EXERCISE BRIEF
Copy out each line of the material that includes the word "bepalend".

DATA FOR THIS TASK
=== Begin Enclosure ===

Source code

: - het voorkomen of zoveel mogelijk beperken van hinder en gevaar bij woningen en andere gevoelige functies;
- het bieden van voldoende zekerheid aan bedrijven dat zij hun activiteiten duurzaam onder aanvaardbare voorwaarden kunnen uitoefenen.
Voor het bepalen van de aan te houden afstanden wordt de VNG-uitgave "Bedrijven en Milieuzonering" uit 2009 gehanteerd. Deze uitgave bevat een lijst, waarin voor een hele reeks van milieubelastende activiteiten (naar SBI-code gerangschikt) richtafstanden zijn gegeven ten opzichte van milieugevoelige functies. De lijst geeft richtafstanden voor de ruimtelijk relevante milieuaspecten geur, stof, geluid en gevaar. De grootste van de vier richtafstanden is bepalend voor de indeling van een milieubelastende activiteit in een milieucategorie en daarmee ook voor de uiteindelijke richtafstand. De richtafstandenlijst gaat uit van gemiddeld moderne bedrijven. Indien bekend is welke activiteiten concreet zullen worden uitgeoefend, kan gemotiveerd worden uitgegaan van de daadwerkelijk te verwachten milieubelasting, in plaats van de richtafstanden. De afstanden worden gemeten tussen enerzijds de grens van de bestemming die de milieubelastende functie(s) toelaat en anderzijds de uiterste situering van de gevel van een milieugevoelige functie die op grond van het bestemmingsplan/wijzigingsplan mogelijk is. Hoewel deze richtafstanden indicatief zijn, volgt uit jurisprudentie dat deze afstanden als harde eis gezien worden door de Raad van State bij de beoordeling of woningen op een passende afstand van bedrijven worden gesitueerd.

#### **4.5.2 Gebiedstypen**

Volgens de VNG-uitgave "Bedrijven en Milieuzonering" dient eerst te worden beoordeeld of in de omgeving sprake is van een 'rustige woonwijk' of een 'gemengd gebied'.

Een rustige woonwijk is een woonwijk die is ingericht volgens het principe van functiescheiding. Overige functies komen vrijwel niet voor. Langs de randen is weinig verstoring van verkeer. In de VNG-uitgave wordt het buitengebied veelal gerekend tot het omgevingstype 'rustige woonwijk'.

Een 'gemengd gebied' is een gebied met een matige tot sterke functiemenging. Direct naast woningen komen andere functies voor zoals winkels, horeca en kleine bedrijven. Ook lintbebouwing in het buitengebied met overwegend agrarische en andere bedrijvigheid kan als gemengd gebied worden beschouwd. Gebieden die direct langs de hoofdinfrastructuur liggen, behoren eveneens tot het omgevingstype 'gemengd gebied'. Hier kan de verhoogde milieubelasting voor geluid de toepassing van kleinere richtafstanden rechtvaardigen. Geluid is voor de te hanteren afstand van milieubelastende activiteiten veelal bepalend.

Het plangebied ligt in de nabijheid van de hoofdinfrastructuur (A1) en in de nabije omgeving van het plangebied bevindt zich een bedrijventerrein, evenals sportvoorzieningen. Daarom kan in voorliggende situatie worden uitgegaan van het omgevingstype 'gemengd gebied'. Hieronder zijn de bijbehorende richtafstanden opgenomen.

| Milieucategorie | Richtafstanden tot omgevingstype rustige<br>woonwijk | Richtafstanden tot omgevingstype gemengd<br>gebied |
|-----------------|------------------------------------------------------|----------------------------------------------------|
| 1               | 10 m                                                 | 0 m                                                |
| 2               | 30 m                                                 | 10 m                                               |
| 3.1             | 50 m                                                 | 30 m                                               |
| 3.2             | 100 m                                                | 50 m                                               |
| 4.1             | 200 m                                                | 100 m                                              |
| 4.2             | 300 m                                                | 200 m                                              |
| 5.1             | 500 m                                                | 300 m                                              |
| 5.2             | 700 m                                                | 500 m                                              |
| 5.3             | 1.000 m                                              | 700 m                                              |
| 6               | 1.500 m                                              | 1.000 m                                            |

=== End Enclosure ===

TASK RESPONSE
Voor het bepalen van de aan te houden afstanden wordt de VNG-uitgave "Bedrijven en Milieuzonering" uit 2009 gehanteerd. Deze uitgave bevat een lijst, waarin voor een hele reeks van milieubelastende activiteiten (naar SBI-code gerangschikt) richtafstanden zijn gegeven ten opzichte van milieugevoelige functies. De lijst geeft richtafstanden voor de ruimtelijk relevante milieuaspecten geur, stof, geluid en gevaar. De grootste van de vier richtafstanden is bepalend voor de indeling van een milieubelastende activiteit in een milieucategorie en daarmee ook voor de uiteindelijke richtafstand. De richtafstandenlijst gaat uit van gemiddeld moderne bedrijven. Indien bekend is welke activiteiten concreet zullen worden uitgeoefend, kan gemotiveerd worden uitgegaan van de daadwerkelijk te verwachten milieubelasting, in plaats van de richtafstanden. De afstanden worden gemeten tussen enerzijds de grens van de bestemming die de milieubelastende functie(s) toelaat en anderzijds de uiterste situering van de gevel van een milieugevoelige functie die op grond van het bestemmingsplan/wijzigingsplan mogelijk is. Hoewel deze richtafstanden indicatief zijn, volgt uit jurisprudentie dat deze afstanden als harde eis gezien worden door de Raad van State bij de beoordeling of woningen op een passende afstand van bedrijven worden gesitueerd.
Een 'gemengd gebied' is een gebied met een matige tot sterke functiemenging. Direct naast woningen komen andere functies voor zoals winkels, horeca en kleine bedrijven. Ook lintbebouwing in het buitengebied met overwegend agrarische en andere bedrijvigheid kan als gemengd gebied worden beschouwd. Gebieden die direct langs de hoofdinfrastructuur liggen, behoren eveneens tot het omgevingstype 'gemengd gebied'. Hier kan de verhoogde milieubelasting voor geluid de toepassing van kleinere richtafstanden rechtvaardigen. Geluid is voor de te hanteren afstand van milieubelastende activiteiten veelal bepalend.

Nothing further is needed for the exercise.